A year ago we penned a realistic, but negative article on the electric car company, Tesla. At the time, the stock traded for a lofty $310 per share.
Our reasons were fairly straight-forward. Tesla is an interesting company with loads of innovation led by a visionary in Elon Musk.
However, just because something is revolutionary does not mean it is a great investment. Consider the invention of the automobile, the airplane and the internet. All dramatically changed the way we live….and all have proven to be disastrous investments.
Furthermore, Tesla was heavily burdened by $10 billion of debt while losing $2 billion per year. Tesla has never made a full-year profit despite becoming a force in the auto industry.
That is a significantly deep hole to dig out of. However, analysts and Elon Musk disciples continued to believe in the company and its stock.
A year ago the market valued Tesla t more than Ford or GM, despite its losses. At the same time, the combination of Ford and GM produced net profits of $15 billion.
Since we wrote our initial article Tesla stock skyrocketed to $350 per share as recently as February of 2018. This made our cautionary words seem rather foolish.
However, time is the friend of the quality company and the enemy of the mediocre one. Unfortunately, the perfect storm appears to be swirling around Elon Musk and Tesla.

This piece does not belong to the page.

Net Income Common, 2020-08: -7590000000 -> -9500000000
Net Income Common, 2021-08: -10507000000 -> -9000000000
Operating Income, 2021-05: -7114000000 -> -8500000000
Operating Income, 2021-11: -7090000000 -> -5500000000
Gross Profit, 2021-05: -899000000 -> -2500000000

Tesla has struggled to ramp up production of its first mass-market car, the Model 3. At $35,000 the Model 3 is quite affordable. However, Tesla can’t seem to produce them in large enough quantities. Initially, they projected 5,000 per week would roll off the assembly line. Then that figure was reduced to 2,500. Production in the fourth quarter of 2017 was slightly above 1,000.
As it misses production targets, it burns through cash. However, they still have to pay interest on their massive debt load and get their bankers to renew debt of more than $1 billion just in the next year.

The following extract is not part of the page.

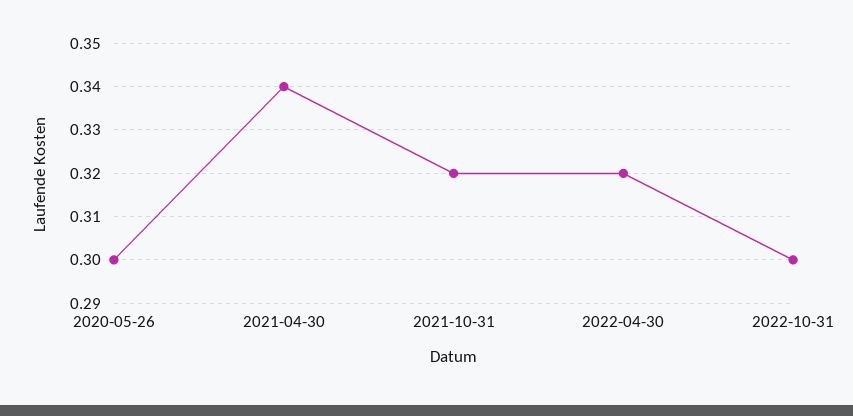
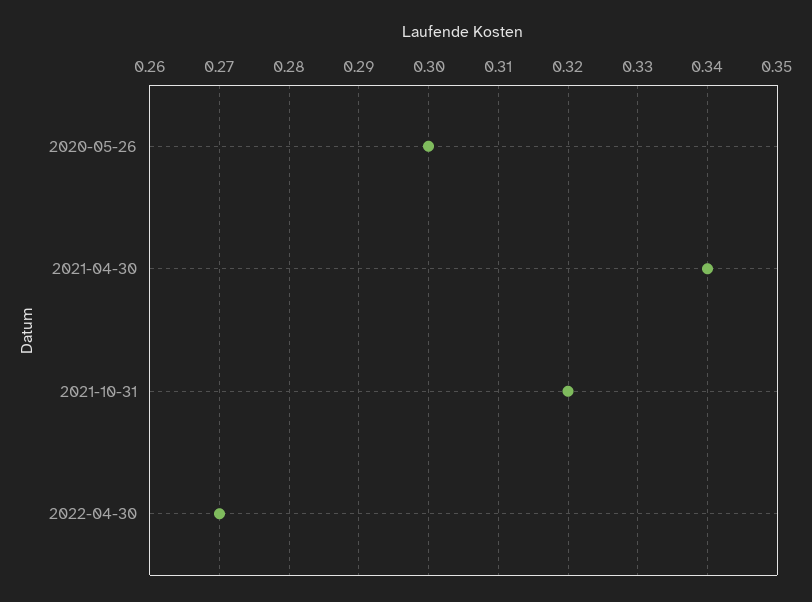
2022-04-30: 0.32 -> 0.27
2022-10-31: 0.3 -> none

Adding insult to injury, Moody’s Investor Service downgraded Tesla’s debt rating to B3 (six levels into junk territory) and gave a negative outlook. This means that refinancing existing debt, if possible, will be even more expensive. Furthermore, suppliers, who are currently owed $2.4 billion, will keep Tesla on a very short leash.
As if this is not enough, the U.S. National Transportation Safety Board is currently investigating two accidents involving Tesla vehicles.
These difficult issues mean it is even more important for Musk to be able to raise approximately $2 billion to prevent a liquidity short-fall.
Each of these hurdles, in isolation, may not be that bad. However, when you combine the cumulative effect you quickly realize Tesla is a company, is headed for significant stress, if not a restructuring.
As Elon Musk battles these issues, the stock in his company has painfully fallen by more than 35% in the last six months.
There are many valuable lessons for investors to learn from Tesla, however, two are at the top of my list.
First, just because you like a given product does not make it a good investment.
Secondly, the greater the capital intensity a given business requires, the more likely it is to borrow large sums of money. Companies that borrow large amounts of money are far more affected by the economic cycle, the whims of consumers and demanding bankers.
Whether individuals, corporations or governments, borrowing large amounts of money puts an entire entity at risk for a total wipe out. Unfortunately, Tesla fits in this category.
As we concluded a year ago, Tesla remains in the “too hard” pile. The smart investor will realize they don’t have to swing at every pitch. There are far easier decisions to be made.